Thursday, January 29, 2009

Snow (really written on Monday)

The only other sound's the sweep,
Of easy wind and downy flake.

Why is it that snowy (or rainy) weather and a migraine can provide perspective that sunshine and feeling healthy cannot? I knew it snowed yesterday, but I didn't really pay any attention to it; I had the shade pulled and was in bed. I tried looking out at some point, but it was too white, too bright, too much for my scrambled brain. By the time I'd reached the headache hangover stage, it was getting dark and I couldn't see much of the snow.

It's snowing again today, though, very gentle flakes, enough to keep everything white. The sidewalks are covered with a thin layer of downyness. That and the quiet made me think of Frost's poem. Those two lines perfectly convey the feeling of this kind of snow - soft, gentle snow with no wind, enough for a light layer of whiteness over everything.

I've absorbed some of the quiet, taken it in. That, combined with gratitude for being pain-free, have made me happy to be in the world, and have helped me see how much I've not really been in the present lately. My migraines don't have a single trigger. They're usually a warning that I'm not taking care of myself, that I'm not eating right, not drinking enough water, not sleeping enough, not letting stress go, not exercising enough, not paying attention to the here and now basically.... I could claim all those things at the moment. It's what I do when I'm waiting for the future. And right now, I am waiting, my whole life is waiting. I'm waiting to hear about jobs, to find a place, to move, to BEGIN.

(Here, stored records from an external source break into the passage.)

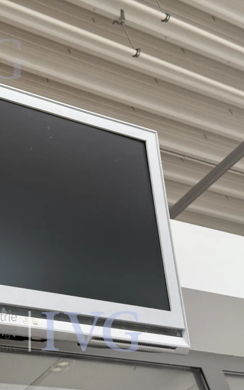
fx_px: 724
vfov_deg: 30.2
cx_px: -15
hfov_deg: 18.5
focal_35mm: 68
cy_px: 195
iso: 50
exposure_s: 1/121
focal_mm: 6.76
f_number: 1.78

How do I balance here and now with waiting to begin? That's what I'm pondering this week. My original plan was to stay very temporarily at my brother's, to find a job relatively quickly, to move, and to BEGIN. Beginning has been postponed, though. I'm not sure how long it will take to find a job. Living in a postponed state isn't working for me, either, or so the migraine would indicate. So my life requires looking past these two fixed states of waiting or living, past the black and white into something else.

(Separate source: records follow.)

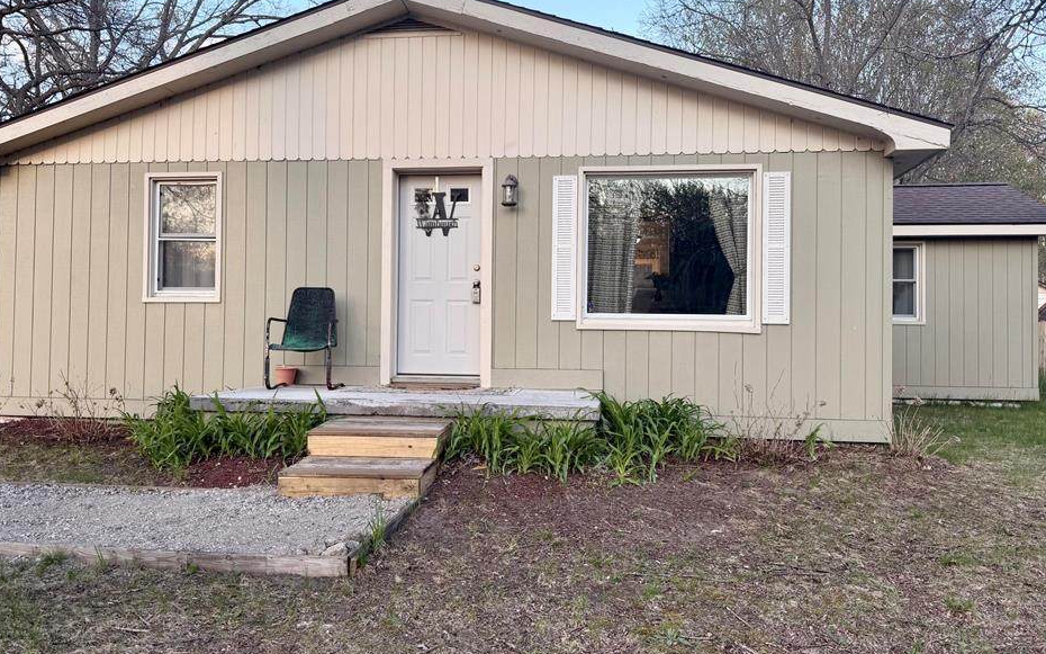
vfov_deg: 44.5
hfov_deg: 66.4
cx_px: 480
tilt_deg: +1.9
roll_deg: +1.4
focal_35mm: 28
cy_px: 307
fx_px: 798
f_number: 1.78
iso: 80
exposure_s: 1/176
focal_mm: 6.76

I've joined the Creative Everyday Challenge. I'm hoping that I can use creativity to find ways to balance both waiting and living in the present. Originally I had thought that the challenge would push me to create physical objects - beadwork, stories, whatever. I'm sure that will happen, but I think my focus is not on making creative things as much as it is on trying to apply creativity to my life. I want to find ways to live here and now in a temporary situation that involves lots of waiting, lots of uncertainty. Being open to uncertainty will be a big part of the puzzle. I would so love to make a decision, any decision, rather than sit with uncertainty. Maybe uncertainty and I can become friends, or at least declare a truce.

uncertain, a. (from the Oxford English Dictionary)
1. a. Not determinate or fixed in point of time or occurrence; that may happen earlier or later.
b. Not determinate or fixed in amount, number, or extent.
c. Having no regular shape. rare.

2. a. Not certain or determined in respect of occurrence; dependent on chance or accident.
b. Devoid of, lacking in, certainty or settled character; liable to change or accident.

3. a. About which one cannot be certain or assured; subject to doubt.
b. Of ways, etc.: Not clearly leading to a certain goal or destination.
c. That cannot be relied on to produce a particular result.

4. a. Not known with certainty; not established or proved beyond doubt; doubtful, dubious.
b. Without clear signification; ambiguous. Phr. in no uncertain terms, emphatically, very clearly indeed.
c. Not clearly identified, located, or determined. Phr. of uncertain age.
d. Not clearly defined or outlined.

5. a. Not certain to remain in one state or condition; unsteady, variable, fitful.
b. Of persons: Variable, fickle, changeable, capricious.

6. a. Of persons: Not fully confident or assured of something.
b. Const. how, what, whether, etc.: Having no clear knowledge; in a state of doubt.
c. Undecided; not directed to a definite end.

7. into uncertain, at random. Obs.

8. quasi-adv. In an uncertain manner.